■ WHAT YOU HAVE TO DO ■
The entries below are to be returned as written, with all pictures dropped.

■ RECORDS SHOWN ■
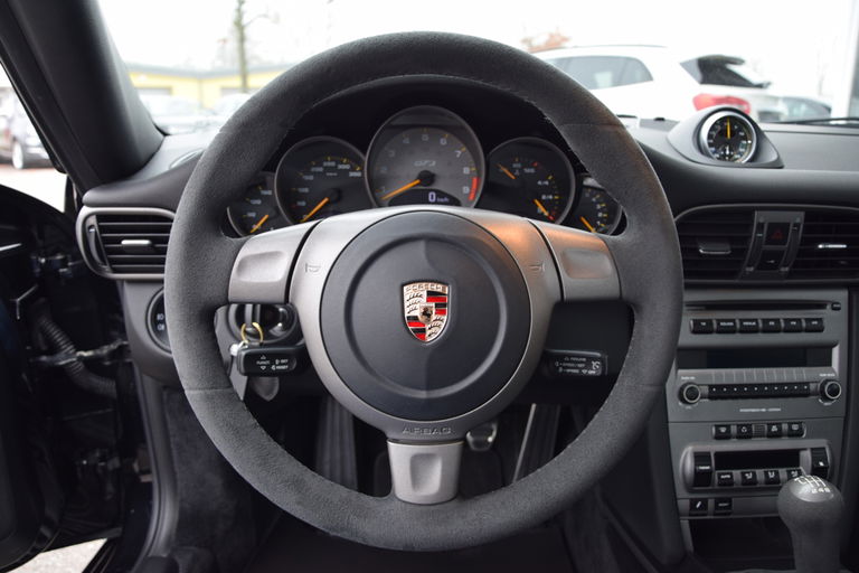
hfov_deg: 37.9
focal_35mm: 52
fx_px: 1253
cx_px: 430
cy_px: 286
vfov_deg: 25.8
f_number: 5
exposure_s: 1/100
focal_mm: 35
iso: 400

■ SOLUTION TO THIS TASK ■
hfov_deg: 37.9
focal_35mm: 52
fx_px: 1253
cx_px: 430
cy_px: 286
vfov_deg: 25.8
f_number: 5
exposure_s: 1/100
focal_mm: 35
iso: 400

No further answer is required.